George E. Andrews, Evan Pugh Professor of Mathematics at Penn State, has been named as one of three finalists for Baylor University's 2008 Robert Foster Cherry Award for Great Teaching, which is the single largest award given to an individual for exceptional teaching. According to Baylor University, “The Cherry Award program is designed to honor great teachers, to stimulate discussion in the academy about the value of teaching, and to encourage departments and institutions to value their own great teachers.” As a finalist, Andrews will receive $15,000 and the Penn State math department will receive $10,000 to foster the development of teaching skills. Andrews will present a series of lectures at Baylor during the fall and a Cherry Award Lecture at Penn State.

Andrews’s research centers on number theory and on the theory of partitions and their applications to statistical mechanics and computer science. He is an authority on the work of Srinivasa Ramanujan, the Indian mathematician of the late 18th and early 19th centuries, who is considered to be one of the greatest mathematical geniuses of all time. Andrews is collaborating on a multi-volume study of Ramanujan’s lost notebook, which Andrews discovered in the Trinity College Library at Cambridge in 1976. The first volume of this study was published in June 2005.

A member of the Penn State faculty since 1964, Andrews was named Evan Pugh Professor of Mathematics in 1981. He served as chair of the department from 1980 to 1982 and from 1995 to 1997, and he is currently the department’s associate chair for faculty development. During his tenure at Penn State, Andrews has served as thesis advisor for 18 doctoral and 13 master’s degree recipients and he currently advises four doctoral students.

Andrews earned his doctorate in mathematics at the University of Pennsylvania in 1964, and his bachelor’s and master’s degrees at Oregon State University in 1960.

In addition to being named a finalist for Baylor University's 2008 Robert Foster Cherry Award for Great Teaching, Andrews has received many honors and awards, including the Allegheny Region Distinguished Teaching Award from the Mathematical Association of America and the Centennial Award from the Department of Mathematics at the University of Pennsylvania, which he received "in recognition of contributions to pure mathematics and...mathematical education.” Andrews has been awarded honorary degrees by the University of Waterloo in Canada, the University of Florida, and the University of Parma in Italy. He was elected to the National Academy of Sciences in 2003 and to the American Academy of Arts and Sciences in 1997. He also has been awarded a Guggenheim fellowship and a Fulbright scholarship.
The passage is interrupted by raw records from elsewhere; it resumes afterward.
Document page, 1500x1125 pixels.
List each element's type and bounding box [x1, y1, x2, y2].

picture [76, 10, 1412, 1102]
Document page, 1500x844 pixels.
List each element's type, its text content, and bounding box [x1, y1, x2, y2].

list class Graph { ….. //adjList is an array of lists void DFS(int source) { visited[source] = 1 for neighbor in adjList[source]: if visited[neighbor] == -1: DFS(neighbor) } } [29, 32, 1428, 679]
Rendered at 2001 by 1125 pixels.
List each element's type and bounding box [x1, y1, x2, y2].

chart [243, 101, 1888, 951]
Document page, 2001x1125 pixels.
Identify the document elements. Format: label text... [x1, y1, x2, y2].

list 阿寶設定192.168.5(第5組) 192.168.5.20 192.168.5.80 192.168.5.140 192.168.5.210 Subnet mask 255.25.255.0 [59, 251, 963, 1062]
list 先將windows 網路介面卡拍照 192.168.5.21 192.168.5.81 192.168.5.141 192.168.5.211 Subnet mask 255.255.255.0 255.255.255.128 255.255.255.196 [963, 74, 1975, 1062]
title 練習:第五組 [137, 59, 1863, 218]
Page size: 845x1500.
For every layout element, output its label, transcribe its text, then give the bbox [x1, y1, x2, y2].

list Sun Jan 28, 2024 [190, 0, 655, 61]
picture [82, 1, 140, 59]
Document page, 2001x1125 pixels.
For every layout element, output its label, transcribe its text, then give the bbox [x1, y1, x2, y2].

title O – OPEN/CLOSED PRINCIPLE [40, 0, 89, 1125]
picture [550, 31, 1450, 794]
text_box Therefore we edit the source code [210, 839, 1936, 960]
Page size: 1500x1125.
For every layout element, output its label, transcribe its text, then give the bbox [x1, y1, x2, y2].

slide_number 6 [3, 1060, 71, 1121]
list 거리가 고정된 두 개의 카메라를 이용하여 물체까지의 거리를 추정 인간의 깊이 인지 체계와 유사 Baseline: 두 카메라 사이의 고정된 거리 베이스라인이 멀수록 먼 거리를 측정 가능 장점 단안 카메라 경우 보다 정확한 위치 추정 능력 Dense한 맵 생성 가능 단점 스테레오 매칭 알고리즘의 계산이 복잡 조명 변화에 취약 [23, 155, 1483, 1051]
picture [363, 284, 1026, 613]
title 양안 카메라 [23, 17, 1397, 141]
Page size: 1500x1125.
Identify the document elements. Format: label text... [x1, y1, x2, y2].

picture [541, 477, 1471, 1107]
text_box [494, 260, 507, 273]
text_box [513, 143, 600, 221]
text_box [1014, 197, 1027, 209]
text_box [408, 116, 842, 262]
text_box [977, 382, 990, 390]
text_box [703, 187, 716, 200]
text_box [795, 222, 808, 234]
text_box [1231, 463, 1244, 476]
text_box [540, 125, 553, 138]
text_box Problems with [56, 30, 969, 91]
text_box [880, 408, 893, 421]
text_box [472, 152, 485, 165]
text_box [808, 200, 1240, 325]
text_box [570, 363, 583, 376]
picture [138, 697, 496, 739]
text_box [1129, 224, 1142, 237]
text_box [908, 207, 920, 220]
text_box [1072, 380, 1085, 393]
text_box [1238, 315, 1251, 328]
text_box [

The Award for Great Teaching was created by Robert Foster Cherry, who earned his A.B. from Baylor in 1929. With a deep appreciation for how his life had been changed by significant teachers, he made an estate bequest to recognize excellent teachers and bring them in contact with Baylor University students. The first Robert Foster Cherry Award was made in 1991 and has since been awarded biennially.